The most-used meaning of "cyberinfrastructure," at least by those of us trolling for grant support, is (surprise, surprise) that put forward by the US National Science Foundation (NSF). In 2003, the NSF took a data-centric view of CI as "the new research environments that support advanced data acquisition, data storage, data management, data integration, data mining, data visualization and other computing and information processing services over the Internet. In scientific usage, cyberinfrastructure is a technological solution to the problem of efficiently connecting data, computers, and people with the goal of enabling derivation of novel scientific theories and knowledge" ( www.nsf.gov/news/news_summ.jsp?cntn_id=100330). High minded, but rather officious.
But as fashions change, so too do definitions. A more human view of CI is that given by Fran Berman, the San Diego Supercomputer Center's director: "Cyberinfrastructure is the coordinated aggregate of software, hardware, and other technologies, as well as human expertise, required to support current and future discoveries in science and engineering. The challenge of cyberinfrastructure is to integrate relevant and often disparate resources to provide a useful, usable, and enabling framework for research and discovery characterized by broad access and 'end-to-end' coordination" ( http://vis.sdsc.edu/sbe/SBE-CISE_Workshop_Intro.pdf). This definition moves away from CI's control aspect, and doesn't seem like something we need to protect from foreign invaders.
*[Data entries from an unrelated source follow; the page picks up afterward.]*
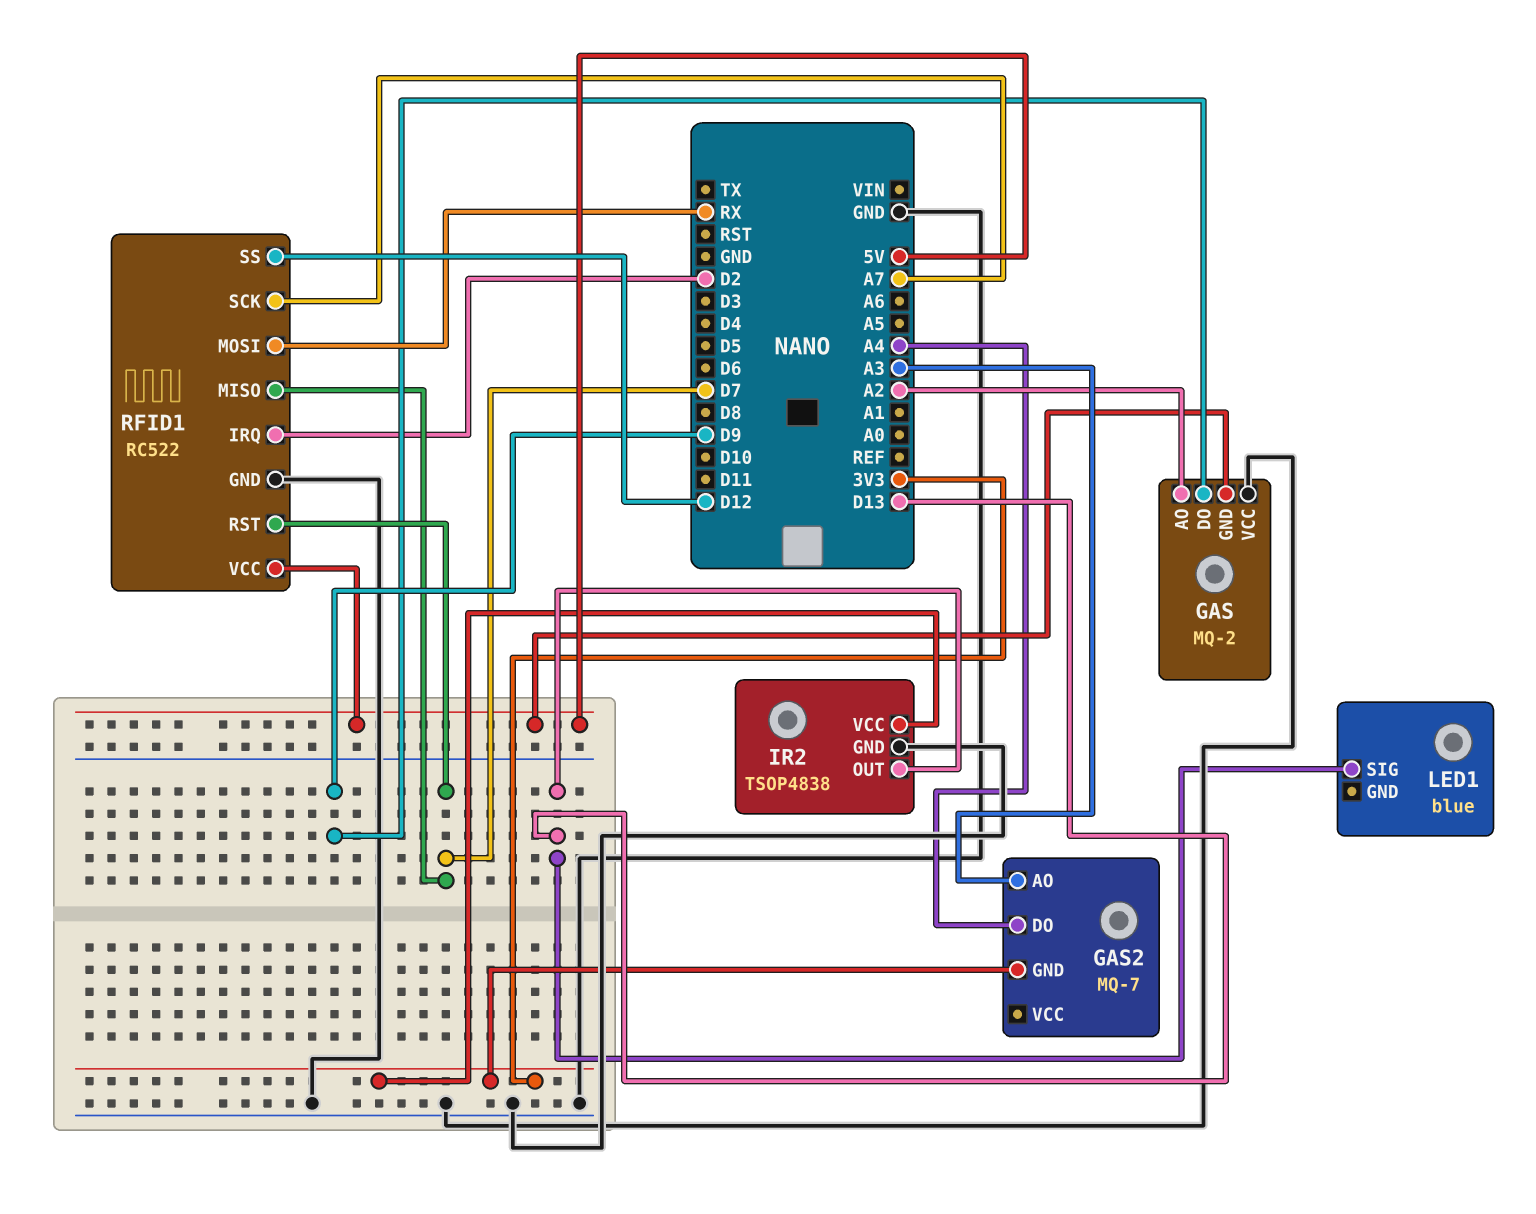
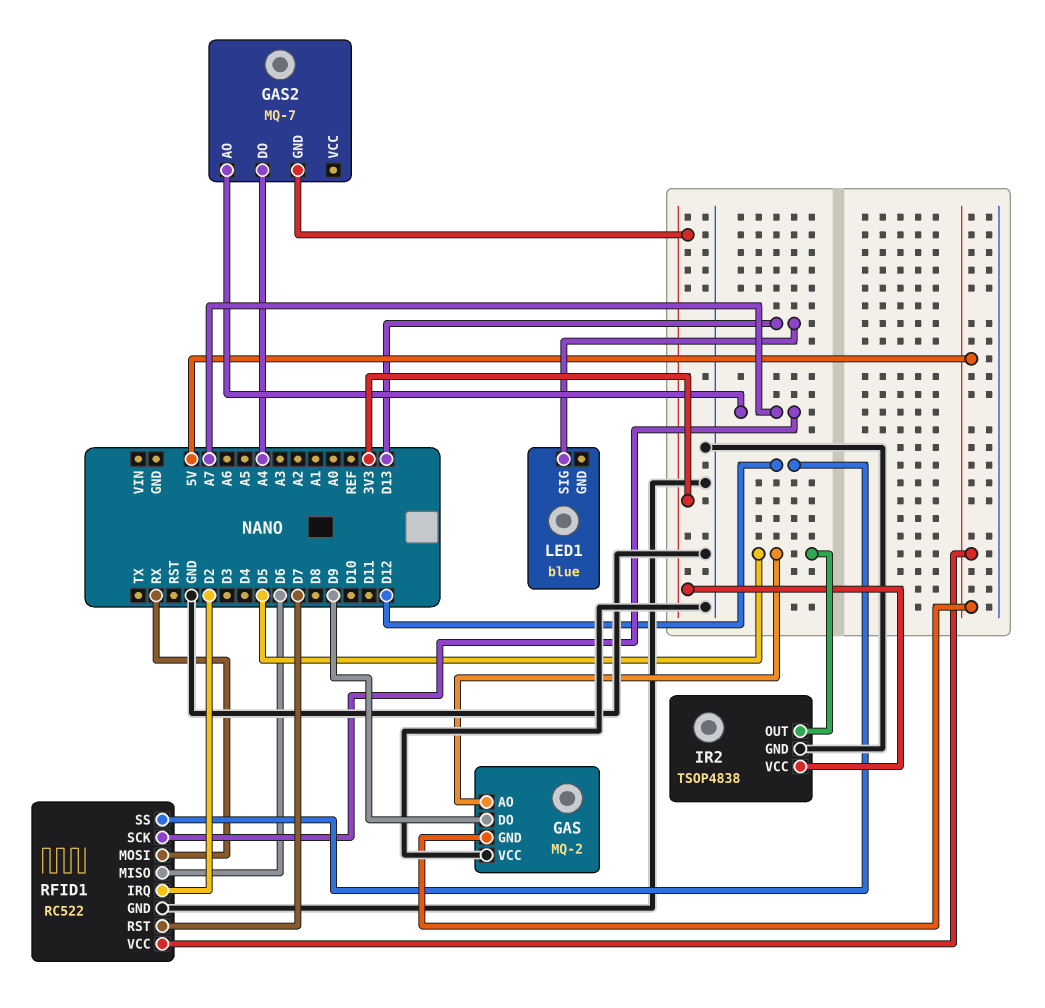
GAS pin AO: A2 -> D5
GAS2 pin AO: A3 -> A7
IR2 pin OUT: D13 -> D5
RFID1 pin MISO: D7 -> D6

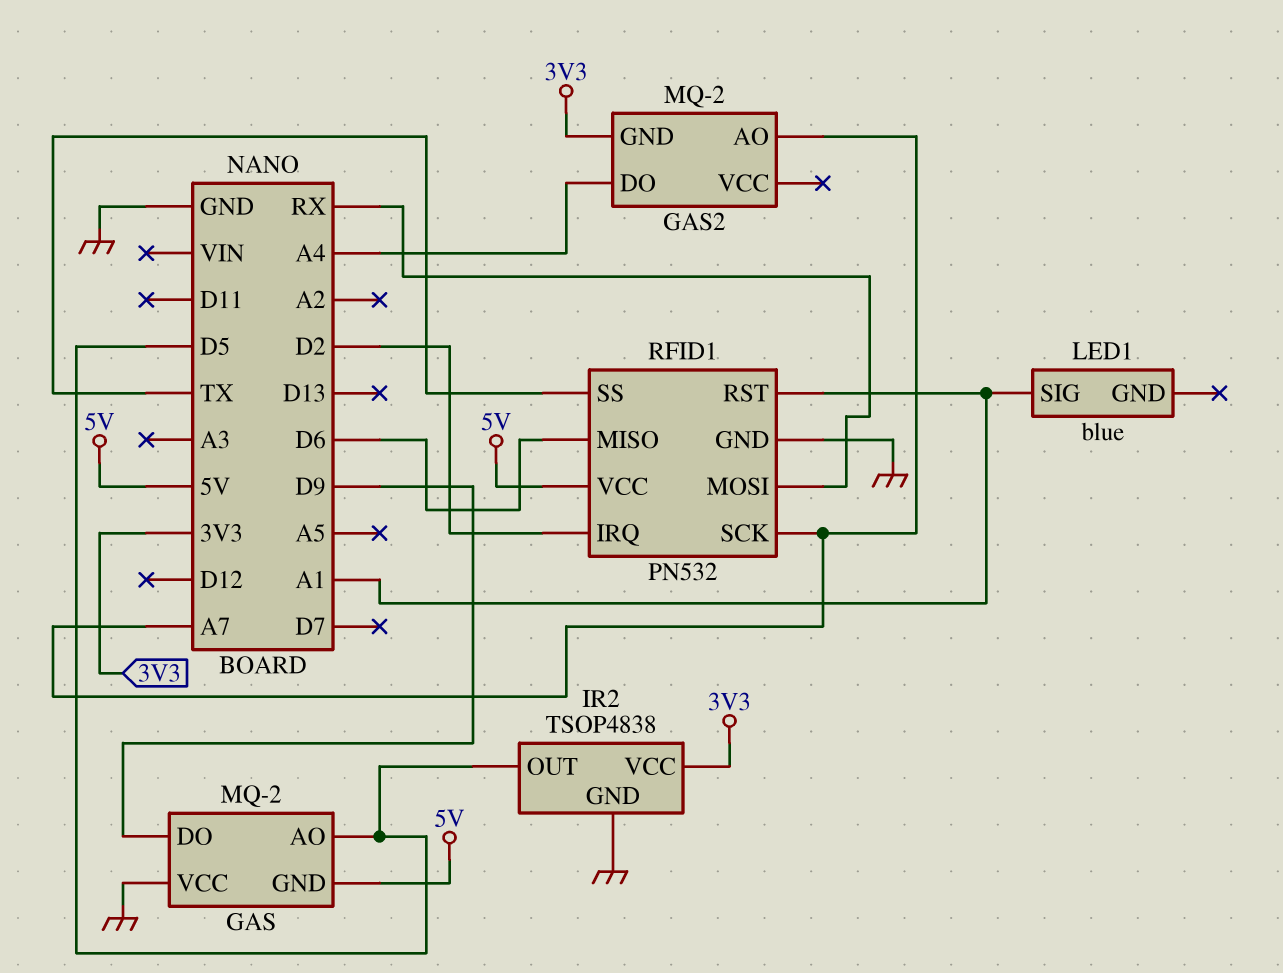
GAS2: MQ-7 -> MQ-2
LED1 pin SIG: D13 -> A1
RFID1: RC522 -> PN532
RFID1 pin RST: D7 -> A1
RFID1 pin SS: D12 -> TX

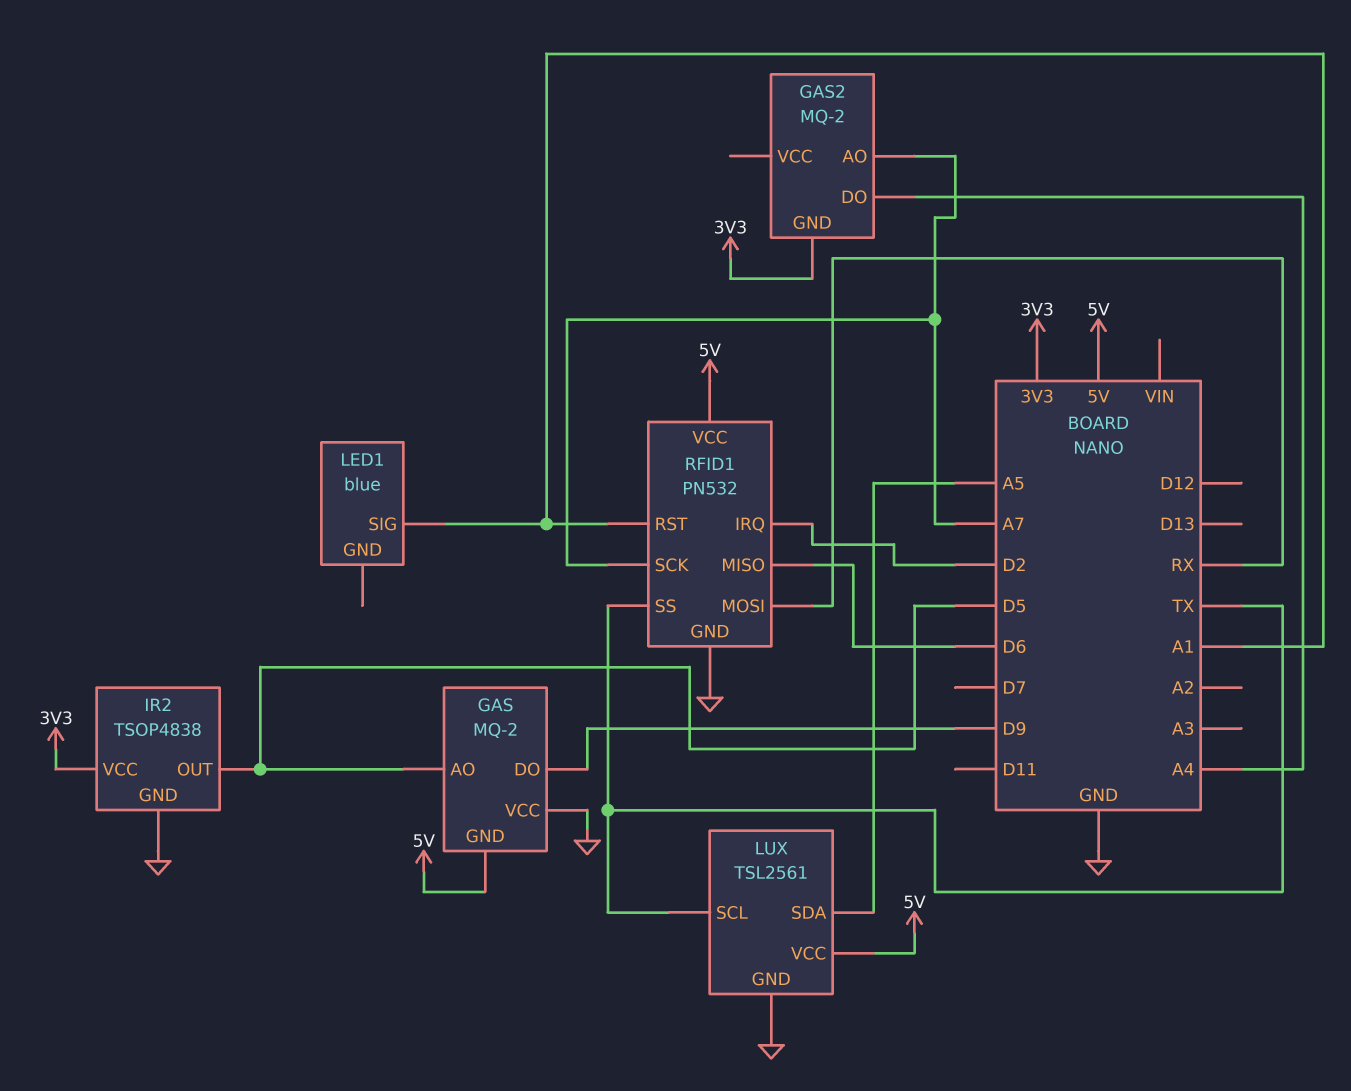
LUX: none -> TSL2561
LUX pin GND: none -> GND
LUX pin SCL: none -> TX
LUX pin SDA: none -> A5
LUX pin VCC: none -> 5V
That CI includes the people element and is needed for research and creativity might just reflect Berman's view of our modern world. However, it must be true seeing that the NSF's Blue Ribbon Advisory Panel on CI also came to the same conclusion: "Like the physical infrastructure of roads, bridges, power grids, telephone lines, and water systems that support modern society, 'cyberinfrastructure' refers to the distributed computer, information and communication technologies combined with the personnel and integrating components that provide a long-term platform to empower the modern scientific research endeavor" ( www.nsf.gov/od/oci/reports/toc.jsp).
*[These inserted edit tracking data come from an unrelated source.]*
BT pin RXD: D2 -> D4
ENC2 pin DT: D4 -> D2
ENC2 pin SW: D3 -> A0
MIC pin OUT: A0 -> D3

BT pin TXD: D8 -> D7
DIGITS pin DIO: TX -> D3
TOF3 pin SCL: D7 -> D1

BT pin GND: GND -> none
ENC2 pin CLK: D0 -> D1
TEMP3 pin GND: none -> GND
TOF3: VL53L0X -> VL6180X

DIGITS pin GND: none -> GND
I like these later definitions because they make me feel that my limited efforts to improve computational science education for people are strengthening the CI, and thus building a stronger society. Indeed, the aforementioned Blue Ribbon Panel envisions us building new types of scientific and engineering knowledge environments and organizations on the CI to pursue research in new ways and with increased efficacy. Although I can't envision a world without a good book to read each night, maybe the next good book that I'll write will have to be CI-correct.